Angedacht Leben in der Wüste

Pfarrer Ulrich Kern beschäftigt sich mit dem Leben Jesu. Die Fastenzeit lade dazu ein, neu darüber nachzudenken, was Jesus Christus einem persönlich bedeutet.

 Ulrich Kern, Pfarrer Heilig Geist in Ratingen West

Ulrich Kern, Pfarrer Heilig Geist in Ratingen West

Foto: RP/Gemeinde

Die Berichte aus der Lebenswelt von Jesus Christus, so wie sie uns Matthäus, Markus, Lukas und Johannes aufbewahrt haben, schließen mit den Sätzen: „Es gibt noch vieles andere, was Jesus getan hat. Wenn alles einmal aufgeschrieben würde – ich denke, die ganze Welt könnte die Bücher nicht fassen, die man schreiben müsste!“

Damit ist gemeint: Die Persönlichkeit des Jesus Christus ist so stark, dass Menschen bis ans Ende der Welt immer neu damit zu tun haben werden, zu begreifen, welches Gottesgeschenk dieser Mann ist.

Die nächsten 40 Tage – nach alter Tradition „Fastenzeit“ genannt –laden ein, neu darüber nachzudenken, was Jesus Christus mir persönlich bedeutet. Als Mensch unter Menschen gesandt, ruft er uns zu: „Gottes Barmherzigkeit macht dein Leben lebenswert, liebenswert.“ Diese Wochen bis Ostern laden aber auch ein, in der Lebensschule Jesu Christi meine Verantwortung für mich und für andere Menschen ernsthaft zu bedenken. Diese Verantwortung zu übernehmen, war Jesus auch bereit. Sie wird in der Bibel so beschrieben: „Zu jener Zeit wurde Jesus vom Geist Gottes in die Wüste geführt.“

Fällt nicht sofort das Wort „Wüste“ auf? Es hat noch heute einen elektrisierenden Klang. Es ist der Raum des Abenteuers und der Ferne. Unbekannte Tiere und Pflanzen, Völkerstämme von merkwürdiger Fremdheit, die diesen Raum durchziehen. Ein Sternenhimmel von überwältigender Klarheit, so klar, dass man meint, jeden Stern einzeln vom Himmel pflücken zu können; Tage, die unerträglich heiß, Nächte, die klirrend kalt sind.

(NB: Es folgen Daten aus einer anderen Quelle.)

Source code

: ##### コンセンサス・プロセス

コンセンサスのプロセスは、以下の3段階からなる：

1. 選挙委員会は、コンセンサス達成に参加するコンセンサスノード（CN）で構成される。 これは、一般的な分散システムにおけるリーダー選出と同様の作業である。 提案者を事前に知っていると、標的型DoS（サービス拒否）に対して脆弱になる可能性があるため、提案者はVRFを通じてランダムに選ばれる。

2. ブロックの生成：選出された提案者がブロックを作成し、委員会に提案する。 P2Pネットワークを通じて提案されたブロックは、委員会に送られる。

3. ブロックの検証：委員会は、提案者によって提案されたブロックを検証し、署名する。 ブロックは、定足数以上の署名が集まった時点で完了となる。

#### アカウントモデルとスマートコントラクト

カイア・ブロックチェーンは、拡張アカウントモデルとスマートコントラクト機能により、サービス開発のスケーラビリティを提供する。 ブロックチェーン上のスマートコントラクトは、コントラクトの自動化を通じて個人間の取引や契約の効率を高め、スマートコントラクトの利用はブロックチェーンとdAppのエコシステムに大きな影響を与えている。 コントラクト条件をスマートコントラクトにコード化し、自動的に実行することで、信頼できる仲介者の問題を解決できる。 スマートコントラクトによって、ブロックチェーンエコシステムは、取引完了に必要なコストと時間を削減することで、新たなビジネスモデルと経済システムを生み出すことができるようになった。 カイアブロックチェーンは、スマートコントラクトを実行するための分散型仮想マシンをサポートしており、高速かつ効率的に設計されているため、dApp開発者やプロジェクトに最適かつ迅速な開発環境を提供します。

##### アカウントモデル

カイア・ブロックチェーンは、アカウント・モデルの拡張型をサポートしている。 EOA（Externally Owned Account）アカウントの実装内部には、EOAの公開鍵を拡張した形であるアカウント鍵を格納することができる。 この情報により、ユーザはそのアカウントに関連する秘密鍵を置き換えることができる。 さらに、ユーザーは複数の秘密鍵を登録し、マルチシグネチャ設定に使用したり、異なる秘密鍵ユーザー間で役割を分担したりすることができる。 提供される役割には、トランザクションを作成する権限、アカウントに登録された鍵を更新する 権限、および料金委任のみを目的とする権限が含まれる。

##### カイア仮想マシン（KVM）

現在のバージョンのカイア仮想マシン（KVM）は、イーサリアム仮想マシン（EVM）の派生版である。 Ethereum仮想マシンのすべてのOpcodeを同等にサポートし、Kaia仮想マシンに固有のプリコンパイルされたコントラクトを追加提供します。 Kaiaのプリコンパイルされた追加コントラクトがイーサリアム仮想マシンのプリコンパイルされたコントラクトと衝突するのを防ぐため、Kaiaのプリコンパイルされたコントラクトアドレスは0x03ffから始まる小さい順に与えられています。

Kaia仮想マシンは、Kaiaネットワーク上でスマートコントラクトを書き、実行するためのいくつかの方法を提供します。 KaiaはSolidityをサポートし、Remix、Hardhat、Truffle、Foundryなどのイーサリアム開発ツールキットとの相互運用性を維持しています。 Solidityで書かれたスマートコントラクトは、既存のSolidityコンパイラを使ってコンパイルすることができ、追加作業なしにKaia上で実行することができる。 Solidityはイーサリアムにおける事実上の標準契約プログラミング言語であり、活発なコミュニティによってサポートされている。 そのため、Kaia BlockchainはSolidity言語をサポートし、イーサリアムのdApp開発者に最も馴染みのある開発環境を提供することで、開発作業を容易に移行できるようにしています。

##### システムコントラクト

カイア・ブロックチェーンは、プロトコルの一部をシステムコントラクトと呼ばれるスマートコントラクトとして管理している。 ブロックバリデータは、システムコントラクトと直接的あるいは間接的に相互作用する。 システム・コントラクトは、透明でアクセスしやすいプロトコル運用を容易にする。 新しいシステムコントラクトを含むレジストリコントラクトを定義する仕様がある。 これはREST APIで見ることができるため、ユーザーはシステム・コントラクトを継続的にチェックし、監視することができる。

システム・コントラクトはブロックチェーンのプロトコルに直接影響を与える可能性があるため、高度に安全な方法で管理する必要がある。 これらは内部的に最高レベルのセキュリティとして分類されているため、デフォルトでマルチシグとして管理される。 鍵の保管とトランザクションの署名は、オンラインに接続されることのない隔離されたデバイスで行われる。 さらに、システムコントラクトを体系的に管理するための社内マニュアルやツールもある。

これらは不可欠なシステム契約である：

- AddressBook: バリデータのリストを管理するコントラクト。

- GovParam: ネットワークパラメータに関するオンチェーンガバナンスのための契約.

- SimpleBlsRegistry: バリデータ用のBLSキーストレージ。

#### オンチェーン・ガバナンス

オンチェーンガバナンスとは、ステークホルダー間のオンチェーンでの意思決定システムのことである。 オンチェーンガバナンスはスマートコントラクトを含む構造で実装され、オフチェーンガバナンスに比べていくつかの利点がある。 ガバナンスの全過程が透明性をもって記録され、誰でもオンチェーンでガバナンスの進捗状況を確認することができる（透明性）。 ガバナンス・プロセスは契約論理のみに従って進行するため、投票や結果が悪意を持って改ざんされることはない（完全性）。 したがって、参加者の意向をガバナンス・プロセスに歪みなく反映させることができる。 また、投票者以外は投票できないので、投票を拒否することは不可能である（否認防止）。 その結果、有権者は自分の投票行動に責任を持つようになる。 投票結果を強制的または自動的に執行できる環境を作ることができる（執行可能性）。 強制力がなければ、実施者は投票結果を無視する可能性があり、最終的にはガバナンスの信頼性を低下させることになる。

Es ist eine Landschaft, in der man an sich selbst und an seinem Gott verzweifeln kann. In der Wüste sieht sich Jesus herausgefordert, einer verführerischen Stimme zu folgen. Diese rät ihm, seinen fordernden Gott zu verlassen, lieber nach leichteren Lösungen für seine Lebensfragen zu suchen.

Jesus lehnt ab: Er will es sich nicht leicht machen mit seinem Gott, trotz der Erfahrung, die auch er machen muss, dass dieser Gott sich dem Menschen rasch entzieht, sobald er sich seiner sicher fühlt.

So erweist sich Jesus Christus als wahrhaft getreuer Begleiter unseres eigenen Lebensweges der Sinn-Suche. Denn wir müssen ja nicht in die Wüste Arabiens fahren, um zu spüren, dass wir täglich unsere eigene Wüste zu bestehen haben. Und dabei nicht alleine sein möchten.